• Instruction: Pick out every line of the entries below where "estos" occurs, and copy those lines.

• Data:
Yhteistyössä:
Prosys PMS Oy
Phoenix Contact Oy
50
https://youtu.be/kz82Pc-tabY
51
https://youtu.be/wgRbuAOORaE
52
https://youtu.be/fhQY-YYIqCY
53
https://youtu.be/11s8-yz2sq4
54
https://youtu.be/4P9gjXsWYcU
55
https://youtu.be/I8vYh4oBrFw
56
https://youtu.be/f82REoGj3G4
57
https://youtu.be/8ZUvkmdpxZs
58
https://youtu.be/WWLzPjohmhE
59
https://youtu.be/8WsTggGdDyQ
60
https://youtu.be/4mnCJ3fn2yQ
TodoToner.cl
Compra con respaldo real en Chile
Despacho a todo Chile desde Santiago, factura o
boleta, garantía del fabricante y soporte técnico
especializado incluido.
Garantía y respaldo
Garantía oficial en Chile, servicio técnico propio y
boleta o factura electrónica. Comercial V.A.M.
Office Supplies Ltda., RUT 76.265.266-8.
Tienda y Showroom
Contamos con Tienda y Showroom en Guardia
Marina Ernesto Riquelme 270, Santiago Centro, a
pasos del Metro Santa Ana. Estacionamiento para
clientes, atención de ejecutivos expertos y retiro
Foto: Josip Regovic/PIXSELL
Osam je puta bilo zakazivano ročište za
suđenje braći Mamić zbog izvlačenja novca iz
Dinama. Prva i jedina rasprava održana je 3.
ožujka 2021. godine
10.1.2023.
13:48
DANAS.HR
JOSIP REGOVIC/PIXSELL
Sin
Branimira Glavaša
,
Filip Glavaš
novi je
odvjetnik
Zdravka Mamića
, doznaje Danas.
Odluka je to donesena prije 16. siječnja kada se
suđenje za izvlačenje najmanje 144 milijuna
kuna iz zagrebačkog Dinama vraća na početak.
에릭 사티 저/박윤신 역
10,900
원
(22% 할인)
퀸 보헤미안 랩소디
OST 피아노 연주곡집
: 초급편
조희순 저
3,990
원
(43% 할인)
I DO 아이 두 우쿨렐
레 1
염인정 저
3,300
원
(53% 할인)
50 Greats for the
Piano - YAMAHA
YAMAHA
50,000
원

---

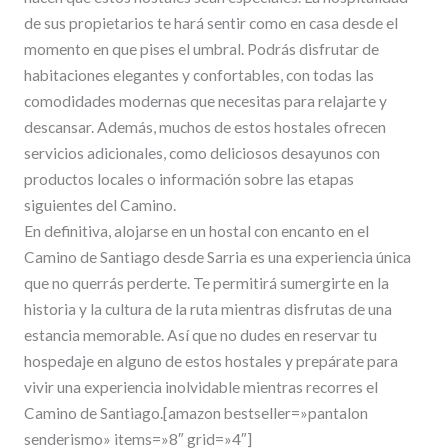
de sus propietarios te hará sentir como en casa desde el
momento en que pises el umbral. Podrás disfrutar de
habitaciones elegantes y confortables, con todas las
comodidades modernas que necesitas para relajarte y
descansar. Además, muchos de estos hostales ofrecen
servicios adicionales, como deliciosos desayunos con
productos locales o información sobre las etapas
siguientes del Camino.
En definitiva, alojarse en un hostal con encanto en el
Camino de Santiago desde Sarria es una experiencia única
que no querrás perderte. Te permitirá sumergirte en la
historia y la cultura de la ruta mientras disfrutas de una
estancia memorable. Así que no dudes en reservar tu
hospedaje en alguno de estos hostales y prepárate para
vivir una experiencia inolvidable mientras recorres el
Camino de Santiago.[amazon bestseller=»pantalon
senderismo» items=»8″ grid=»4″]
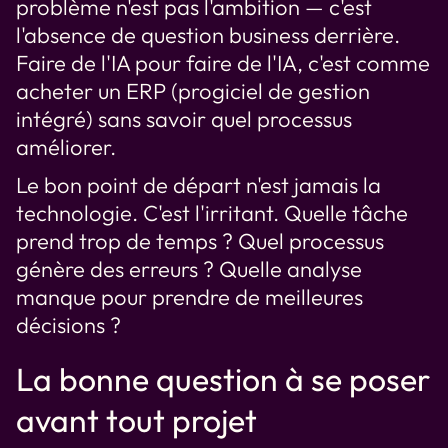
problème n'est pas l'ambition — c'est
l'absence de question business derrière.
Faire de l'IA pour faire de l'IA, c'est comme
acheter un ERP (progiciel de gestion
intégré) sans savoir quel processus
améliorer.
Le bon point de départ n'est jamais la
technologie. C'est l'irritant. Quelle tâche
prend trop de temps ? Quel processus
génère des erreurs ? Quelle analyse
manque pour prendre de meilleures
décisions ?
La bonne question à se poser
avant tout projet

...

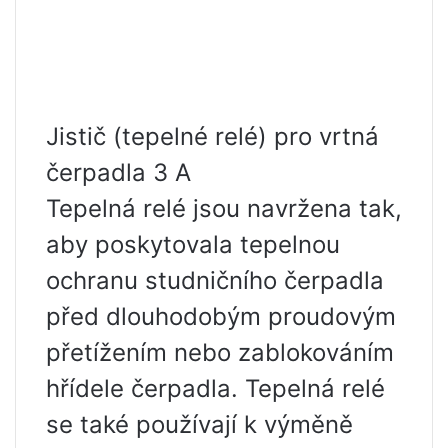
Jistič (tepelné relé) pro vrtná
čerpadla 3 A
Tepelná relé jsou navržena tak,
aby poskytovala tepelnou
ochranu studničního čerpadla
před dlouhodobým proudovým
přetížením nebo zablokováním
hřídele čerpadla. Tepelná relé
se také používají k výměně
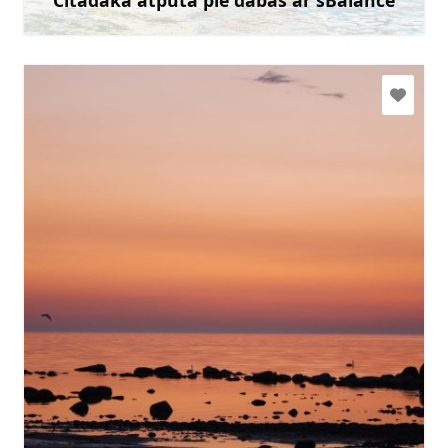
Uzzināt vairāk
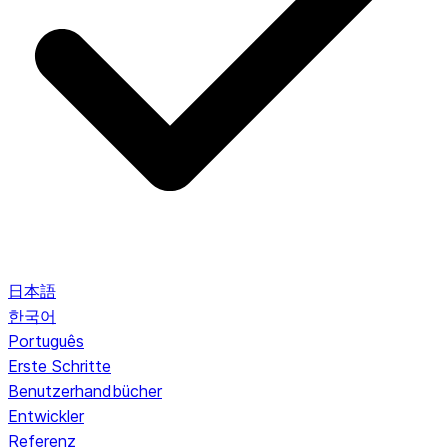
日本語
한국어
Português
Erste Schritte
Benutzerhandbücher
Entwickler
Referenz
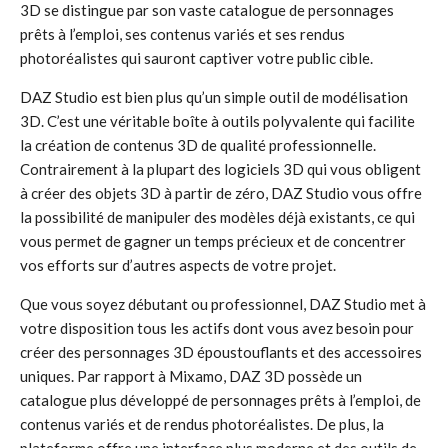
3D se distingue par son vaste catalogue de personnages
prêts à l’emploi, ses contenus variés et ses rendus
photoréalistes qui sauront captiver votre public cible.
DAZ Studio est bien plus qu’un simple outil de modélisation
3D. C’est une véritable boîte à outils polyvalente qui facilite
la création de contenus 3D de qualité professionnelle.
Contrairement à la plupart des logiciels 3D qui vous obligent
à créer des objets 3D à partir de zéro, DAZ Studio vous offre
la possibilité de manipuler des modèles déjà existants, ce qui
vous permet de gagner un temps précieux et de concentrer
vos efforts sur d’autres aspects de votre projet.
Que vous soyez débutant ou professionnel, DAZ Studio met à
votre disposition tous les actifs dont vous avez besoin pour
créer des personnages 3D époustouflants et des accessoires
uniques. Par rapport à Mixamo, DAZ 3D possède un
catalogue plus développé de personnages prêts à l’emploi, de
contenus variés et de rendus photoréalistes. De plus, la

• Answer to this task:
descansar. Además, muchos de estos hostales ofrecen
hospedaje en alguno de estos hostales y prepárate para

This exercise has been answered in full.